Text passage:
= Beginning of Section =

Thursday, March 26, 2009

I HATE.It's wrong,but I hate.I hate people I don't understand,I hate that my body is falling apart at 38,I hate the current direction of our country,I hate ignorance,I hate my daughter is growing up in a world I can't comprehend,I hate phone calls,I hate healthy food,I hate sunshine on a work day,I hate reality television,I hate being lied to,I hate the smell of warm milk,I hate tears,I hate weakness,I hate that I am so very weak myself,I hate being at anyone's mercy,I hate that I hate,I hate.....................
I honestly can't even love without hate.I love my friends,I hate that I'm not better to them.I love sunny afternoons,I hate that I don't do more with them.I love going out,I hate going home.I love Christmas,I hate shopping.I love to cook,I hate washing dishes.I love my child,I HATE that she's growing up.
I can find the yang to any ying.And,that's the problem.If you dig deep enough,you'll find fault with anything.I see the cancer behind the healthiest skin.Why can't I,we,live in the now?Why can't we enjoy our most base needs without dissecting every small if,and or but?Why in the hell can I not get through lunch without worrying about what's for supper?When tomorrow is today,will I be complaining about what I didn't do yesterday?Probably.

= End of Section =

Study material:
= Beginning of Section =

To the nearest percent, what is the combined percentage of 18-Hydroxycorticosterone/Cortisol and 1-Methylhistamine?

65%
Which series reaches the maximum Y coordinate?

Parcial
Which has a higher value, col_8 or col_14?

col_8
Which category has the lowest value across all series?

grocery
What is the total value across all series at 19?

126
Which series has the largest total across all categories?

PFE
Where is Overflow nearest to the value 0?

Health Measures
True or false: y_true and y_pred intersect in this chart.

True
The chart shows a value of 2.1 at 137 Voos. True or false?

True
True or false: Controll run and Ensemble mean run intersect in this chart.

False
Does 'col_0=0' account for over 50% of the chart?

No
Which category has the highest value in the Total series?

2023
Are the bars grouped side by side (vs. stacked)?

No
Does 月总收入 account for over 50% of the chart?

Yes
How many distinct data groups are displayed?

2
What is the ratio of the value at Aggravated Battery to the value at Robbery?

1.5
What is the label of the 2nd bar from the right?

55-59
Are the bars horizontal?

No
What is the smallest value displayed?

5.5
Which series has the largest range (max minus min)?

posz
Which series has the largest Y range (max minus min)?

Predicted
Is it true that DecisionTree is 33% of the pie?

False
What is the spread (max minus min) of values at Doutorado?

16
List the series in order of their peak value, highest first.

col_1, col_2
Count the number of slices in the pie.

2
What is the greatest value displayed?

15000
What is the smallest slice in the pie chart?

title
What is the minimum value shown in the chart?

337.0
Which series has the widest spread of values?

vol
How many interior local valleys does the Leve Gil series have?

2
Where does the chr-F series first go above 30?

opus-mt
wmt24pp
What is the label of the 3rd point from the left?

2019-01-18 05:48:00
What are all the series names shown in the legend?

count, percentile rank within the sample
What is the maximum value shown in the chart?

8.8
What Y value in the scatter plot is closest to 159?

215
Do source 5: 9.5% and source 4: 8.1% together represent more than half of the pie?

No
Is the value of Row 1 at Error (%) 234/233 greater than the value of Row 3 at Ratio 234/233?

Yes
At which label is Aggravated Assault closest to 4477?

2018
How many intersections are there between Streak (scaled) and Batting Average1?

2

= End of Section =

Revise the part of the post about hate that opens with the words containing "Thursday, March 26, 2009" and closes with "I hate,I hate.....................", putting "cooking shows" where it reads "reality television". The entries aren't needed for this.

Thursday, March 26, 2009

I HATE.It's wrong,but I hate.I hate people I don't understand,I hate that my body is falling apart at 38,I hate the current direction of our country,I hate ignorance,I hate my daughter is growing up in a world I can't comprehend,I hate phone calls,I hate healthy food,I hate sunshine on a work day,I hate cooking shows,I hate being lied to,I hate the smell of warm milk,I hate tears,I hate weakness,I hate that I am so very weak myself,I hate being at anyone's mercy,I hate that I hate,I hate.....................